TRANSLATION

第105回 出版翻訳家とモデル

寺田 真理子

あなたを出版翻訳家にする7つの魔法

出版翻訳家の仕事とモデルの仕事に、意外と共通点があるのかもしれない……そんな発見をしました。

きっかけは、日経新聞の「モデルの一生」という山内マリコさんの連載です。芸術作品とモデルの関係性を読み解く内容で興味深く拝読していたのですが、第4回の連載で「ミューズという概念は、性被害と背中合わせ」として、写真家による被害を告発したモデルの話が登場していました。そこからモデルという美的労働の現実を考える記事を読んだところ、まるで出版翻訳家の話のように読めるのです。

たとえば、記事の中のモデルさんのこの意見。

“好きなことを仕事にできるのは、とても素敵なことですが、自分の身は自分で守らないといけないのも事実です。フリーランスのモデルさん、好奇心だけでちょっとやってみたいと思う人も、たくさんいると思います。何かあった時には、契約書の有無が一番大切になってきます。そこで初めて法的に動くことが可能になります。だから、どれだけ仲のいい関係であっても、お互いが納得できる契約書を作ることを妥協しないでください。”

出版翻訳家の場合も契約書がないのが当たり前になっていますが、第103回のインタビュー記事にご登場いただいた宮崎伸治さんのように、契約書がないためにトラブルになるケースもあります。

さらに、契約書をめぐるこんな事情も。

“若いモデルとキャリアを積んだ写真家には、権力の非対称性があります。若いモデルにとっては、同意書を要求することが難しい状況も多いでしょう。”

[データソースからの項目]
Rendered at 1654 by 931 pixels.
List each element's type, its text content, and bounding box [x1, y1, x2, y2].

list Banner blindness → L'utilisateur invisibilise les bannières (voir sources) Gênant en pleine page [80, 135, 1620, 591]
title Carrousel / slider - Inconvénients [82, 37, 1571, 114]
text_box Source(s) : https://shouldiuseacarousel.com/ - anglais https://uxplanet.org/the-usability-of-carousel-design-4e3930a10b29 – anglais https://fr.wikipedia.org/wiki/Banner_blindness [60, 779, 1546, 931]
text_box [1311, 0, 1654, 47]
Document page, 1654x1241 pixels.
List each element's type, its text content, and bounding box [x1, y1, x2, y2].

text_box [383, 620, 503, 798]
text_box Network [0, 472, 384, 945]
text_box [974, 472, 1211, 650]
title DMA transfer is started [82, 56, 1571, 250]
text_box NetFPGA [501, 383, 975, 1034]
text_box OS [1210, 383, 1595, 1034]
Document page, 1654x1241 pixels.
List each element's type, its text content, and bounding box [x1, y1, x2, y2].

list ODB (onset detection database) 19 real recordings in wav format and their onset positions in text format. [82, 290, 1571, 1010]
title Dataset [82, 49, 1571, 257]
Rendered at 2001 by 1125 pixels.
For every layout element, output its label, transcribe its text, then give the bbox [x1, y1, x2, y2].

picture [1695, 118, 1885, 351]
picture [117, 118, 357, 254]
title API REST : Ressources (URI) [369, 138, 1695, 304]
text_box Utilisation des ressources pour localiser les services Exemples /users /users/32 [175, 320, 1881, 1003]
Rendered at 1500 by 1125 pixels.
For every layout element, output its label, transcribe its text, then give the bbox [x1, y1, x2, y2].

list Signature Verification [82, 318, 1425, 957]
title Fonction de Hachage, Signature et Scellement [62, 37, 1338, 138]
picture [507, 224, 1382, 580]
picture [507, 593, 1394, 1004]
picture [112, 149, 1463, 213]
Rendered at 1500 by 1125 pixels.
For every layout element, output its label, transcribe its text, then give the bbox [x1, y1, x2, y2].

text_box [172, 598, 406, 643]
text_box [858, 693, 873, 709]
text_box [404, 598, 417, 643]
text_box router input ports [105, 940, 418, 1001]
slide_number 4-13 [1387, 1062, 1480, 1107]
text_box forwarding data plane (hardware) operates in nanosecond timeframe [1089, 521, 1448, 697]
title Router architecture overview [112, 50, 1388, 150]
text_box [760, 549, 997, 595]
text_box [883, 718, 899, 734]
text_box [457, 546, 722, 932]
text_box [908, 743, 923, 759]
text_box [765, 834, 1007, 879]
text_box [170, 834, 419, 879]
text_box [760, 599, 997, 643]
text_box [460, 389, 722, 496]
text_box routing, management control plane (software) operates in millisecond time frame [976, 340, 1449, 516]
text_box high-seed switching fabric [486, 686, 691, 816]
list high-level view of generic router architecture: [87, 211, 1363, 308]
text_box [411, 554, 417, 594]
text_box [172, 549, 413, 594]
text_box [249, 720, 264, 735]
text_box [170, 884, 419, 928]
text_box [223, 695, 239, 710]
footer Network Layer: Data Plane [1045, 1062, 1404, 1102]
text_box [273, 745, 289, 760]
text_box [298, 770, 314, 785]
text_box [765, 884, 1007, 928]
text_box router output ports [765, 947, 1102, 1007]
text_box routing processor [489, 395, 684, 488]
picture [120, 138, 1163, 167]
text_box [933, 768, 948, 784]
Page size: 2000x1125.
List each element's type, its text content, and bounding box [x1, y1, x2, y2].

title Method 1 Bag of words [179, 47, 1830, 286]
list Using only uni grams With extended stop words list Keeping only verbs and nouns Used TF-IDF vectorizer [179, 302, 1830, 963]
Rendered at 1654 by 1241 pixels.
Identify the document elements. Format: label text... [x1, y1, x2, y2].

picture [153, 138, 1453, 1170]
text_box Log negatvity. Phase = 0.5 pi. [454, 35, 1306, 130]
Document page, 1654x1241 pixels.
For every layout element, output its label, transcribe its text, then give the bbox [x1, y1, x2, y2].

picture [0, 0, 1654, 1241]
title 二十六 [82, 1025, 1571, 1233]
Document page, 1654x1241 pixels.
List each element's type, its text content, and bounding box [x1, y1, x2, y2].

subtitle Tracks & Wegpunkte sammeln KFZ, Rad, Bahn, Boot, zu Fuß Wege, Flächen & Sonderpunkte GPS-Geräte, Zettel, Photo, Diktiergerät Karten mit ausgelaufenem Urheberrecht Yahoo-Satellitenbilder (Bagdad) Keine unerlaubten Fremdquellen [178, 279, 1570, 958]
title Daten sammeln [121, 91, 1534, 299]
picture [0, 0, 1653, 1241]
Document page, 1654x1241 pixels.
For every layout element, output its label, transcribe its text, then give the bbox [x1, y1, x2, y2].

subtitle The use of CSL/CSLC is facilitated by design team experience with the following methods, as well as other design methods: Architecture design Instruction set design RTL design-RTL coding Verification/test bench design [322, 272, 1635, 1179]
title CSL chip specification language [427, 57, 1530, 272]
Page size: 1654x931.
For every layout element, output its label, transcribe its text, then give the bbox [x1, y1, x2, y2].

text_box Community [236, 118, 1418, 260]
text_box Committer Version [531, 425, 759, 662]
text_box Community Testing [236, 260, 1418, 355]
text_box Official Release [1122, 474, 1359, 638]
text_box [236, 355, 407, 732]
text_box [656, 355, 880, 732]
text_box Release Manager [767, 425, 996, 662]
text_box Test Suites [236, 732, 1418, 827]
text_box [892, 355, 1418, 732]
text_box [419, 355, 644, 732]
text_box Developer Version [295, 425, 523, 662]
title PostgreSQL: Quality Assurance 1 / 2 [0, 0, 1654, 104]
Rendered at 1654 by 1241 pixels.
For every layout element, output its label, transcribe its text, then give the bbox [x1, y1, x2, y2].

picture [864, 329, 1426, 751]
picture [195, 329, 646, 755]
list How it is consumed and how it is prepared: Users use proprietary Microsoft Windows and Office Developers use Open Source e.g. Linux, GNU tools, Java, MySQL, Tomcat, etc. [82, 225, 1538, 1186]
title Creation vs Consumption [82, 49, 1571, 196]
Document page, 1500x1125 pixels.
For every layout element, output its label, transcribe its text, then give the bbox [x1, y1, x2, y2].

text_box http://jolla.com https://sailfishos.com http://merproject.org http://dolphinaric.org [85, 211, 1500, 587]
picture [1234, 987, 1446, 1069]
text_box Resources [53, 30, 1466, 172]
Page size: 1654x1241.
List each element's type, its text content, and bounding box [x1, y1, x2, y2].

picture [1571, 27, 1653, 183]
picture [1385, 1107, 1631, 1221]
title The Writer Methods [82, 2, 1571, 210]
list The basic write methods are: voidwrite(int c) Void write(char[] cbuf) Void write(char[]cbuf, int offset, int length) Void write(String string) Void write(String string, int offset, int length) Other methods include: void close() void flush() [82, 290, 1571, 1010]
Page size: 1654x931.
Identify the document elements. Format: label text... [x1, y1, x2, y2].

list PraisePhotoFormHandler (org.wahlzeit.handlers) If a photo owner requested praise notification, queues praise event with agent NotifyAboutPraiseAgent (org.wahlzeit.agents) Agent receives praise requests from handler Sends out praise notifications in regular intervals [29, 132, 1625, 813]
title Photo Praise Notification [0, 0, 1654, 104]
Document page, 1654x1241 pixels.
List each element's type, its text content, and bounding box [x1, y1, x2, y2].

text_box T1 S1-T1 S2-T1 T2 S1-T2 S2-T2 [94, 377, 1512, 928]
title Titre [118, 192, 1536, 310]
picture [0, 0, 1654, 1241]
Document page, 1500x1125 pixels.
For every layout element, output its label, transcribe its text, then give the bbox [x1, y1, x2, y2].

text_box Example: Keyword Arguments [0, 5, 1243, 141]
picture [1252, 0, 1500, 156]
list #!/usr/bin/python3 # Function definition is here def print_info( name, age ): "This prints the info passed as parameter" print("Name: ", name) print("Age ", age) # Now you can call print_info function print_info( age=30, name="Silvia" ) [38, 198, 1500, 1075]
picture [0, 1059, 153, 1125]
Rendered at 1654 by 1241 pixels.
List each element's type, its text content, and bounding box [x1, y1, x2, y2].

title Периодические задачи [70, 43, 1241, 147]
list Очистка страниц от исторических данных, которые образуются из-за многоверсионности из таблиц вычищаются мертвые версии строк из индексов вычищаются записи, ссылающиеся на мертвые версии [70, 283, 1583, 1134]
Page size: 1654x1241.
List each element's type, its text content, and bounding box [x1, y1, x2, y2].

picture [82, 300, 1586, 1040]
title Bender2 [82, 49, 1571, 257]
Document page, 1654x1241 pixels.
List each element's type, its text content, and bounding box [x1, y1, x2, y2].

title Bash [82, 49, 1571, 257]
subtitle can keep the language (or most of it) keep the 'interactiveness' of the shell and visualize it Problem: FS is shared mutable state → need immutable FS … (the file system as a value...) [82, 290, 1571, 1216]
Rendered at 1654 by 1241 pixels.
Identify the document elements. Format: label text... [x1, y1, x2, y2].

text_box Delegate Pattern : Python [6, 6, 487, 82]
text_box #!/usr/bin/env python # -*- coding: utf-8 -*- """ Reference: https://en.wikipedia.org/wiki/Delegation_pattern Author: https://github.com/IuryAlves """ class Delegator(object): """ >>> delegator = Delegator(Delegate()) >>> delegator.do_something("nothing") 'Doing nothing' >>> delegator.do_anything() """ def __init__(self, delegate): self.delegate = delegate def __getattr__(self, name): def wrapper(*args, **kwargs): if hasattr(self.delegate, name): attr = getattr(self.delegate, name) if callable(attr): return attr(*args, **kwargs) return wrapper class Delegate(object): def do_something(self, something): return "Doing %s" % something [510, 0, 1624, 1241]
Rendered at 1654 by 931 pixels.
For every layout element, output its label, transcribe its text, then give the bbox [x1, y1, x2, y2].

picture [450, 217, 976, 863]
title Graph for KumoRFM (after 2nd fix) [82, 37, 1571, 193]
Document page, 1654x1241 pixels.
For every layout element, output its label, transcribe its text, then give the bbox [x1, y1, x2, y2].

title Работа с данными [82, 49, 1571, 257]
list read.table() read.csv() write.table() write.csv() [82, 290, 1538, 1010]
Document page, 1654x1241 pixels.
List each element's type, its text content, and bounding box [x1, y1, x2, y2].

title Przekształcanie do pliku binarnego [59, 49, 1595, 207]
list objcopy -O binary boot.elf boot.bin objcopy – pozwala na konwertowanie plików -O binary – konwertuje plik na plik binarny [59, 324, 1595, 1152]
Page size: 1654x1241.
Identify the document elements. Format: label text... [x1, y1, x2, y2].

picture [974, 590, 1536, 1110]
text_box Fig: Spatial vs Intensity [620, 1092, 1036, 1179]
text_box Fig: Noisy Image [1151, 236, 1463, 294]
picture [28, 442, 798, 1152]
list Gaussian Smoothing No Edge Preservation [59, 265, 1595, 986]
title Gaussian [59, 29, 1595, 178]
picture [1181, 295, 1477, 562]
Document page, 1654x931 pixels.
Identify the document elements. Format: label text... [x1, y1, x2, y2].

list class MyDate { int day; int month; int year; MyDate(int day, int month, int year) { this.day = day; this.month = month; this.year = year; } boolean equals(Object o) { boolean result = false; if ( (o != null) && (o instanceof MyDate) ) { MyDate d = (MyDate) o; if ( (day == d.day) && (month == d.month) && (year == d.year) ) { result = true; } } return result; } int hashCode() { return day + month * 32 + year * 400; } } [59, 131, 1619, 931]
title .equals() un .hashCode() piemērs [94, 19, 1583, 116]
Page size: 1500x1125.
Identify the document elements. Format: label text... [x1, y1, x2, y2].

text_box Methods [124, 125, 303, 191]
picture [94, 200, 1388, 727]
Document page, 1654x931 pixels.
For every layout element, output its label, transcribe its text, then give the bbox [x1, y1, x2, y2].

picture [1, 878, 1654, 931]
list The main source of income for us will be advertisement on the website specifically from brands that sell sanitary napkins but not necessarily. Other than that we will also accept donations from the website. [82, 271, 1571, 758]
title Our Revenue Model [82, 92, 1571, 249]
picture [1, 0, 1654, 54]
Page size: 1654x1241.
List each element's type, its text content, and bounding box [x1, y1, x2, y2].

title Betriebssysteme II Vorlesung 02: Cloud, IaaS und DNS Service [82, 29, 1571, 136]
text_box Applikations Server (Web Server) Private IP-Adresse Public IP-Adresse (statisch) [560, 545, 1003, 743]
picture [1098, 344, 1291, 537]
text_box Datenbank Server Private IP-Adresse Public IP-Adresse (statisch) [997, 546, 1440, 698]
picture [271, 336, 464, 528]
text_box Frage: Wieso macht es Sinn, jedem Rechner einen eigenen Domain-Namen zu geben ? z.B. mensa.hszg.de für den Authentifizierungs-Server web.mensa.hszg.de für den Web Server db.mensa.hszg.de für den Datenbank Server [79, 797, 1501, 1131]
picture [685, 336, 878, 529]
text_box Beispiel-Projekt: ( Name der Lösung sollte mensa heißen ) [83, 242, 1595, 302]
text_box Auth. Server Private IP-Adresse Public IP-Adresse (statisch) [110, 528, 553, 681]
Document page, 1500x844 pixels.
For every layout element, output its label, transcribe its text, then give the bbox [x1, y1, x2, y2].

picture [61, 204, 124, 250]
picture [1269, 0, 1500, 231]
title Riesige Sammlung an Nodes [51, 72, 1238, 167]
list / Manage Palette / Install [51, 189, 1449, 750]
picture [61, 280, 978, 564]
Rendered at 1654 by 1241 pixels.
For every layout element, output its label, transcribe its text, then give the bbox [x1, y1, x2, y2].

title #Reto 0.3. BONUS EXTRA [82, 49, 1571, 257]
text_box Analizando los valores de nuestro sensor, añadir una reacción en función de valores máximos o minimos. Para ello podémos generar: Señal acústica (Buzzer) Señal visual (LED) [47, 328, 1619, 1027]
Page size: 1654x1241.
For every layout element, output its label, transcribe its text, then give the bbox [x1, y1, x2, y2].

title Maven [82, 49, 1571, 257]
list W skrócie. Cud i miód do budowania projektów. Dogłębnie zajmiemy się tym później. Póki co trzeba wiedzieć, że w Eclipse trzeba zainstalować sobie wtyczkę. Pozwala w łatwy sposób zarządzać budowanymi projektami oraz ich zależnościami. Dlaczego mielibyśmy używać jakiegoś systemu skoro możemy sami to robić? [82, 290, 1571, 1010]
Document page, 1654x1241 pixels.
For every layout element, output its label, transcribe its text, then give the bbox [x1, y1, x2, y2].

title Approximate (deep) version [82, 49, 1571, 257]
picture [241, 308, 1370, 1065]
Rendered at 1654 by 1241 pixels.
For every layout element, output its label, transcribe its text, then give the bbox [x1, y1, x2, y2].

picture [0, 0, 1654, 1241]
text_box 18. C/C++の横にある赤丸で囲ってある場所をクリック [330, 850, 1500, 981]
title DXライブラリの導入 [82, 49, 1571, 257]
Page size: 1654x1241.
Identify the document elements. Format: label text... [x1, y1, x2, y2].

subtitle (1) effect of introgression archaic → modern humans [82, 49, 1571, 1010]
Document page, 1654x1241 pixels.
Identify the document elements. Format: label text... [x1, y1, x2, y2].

課題の目的
出版翻訳家とモデルについての本文に引用されたモデルの意見では、何かあった時に一番大切になるのは何ですか。

回答
契約書の有無です。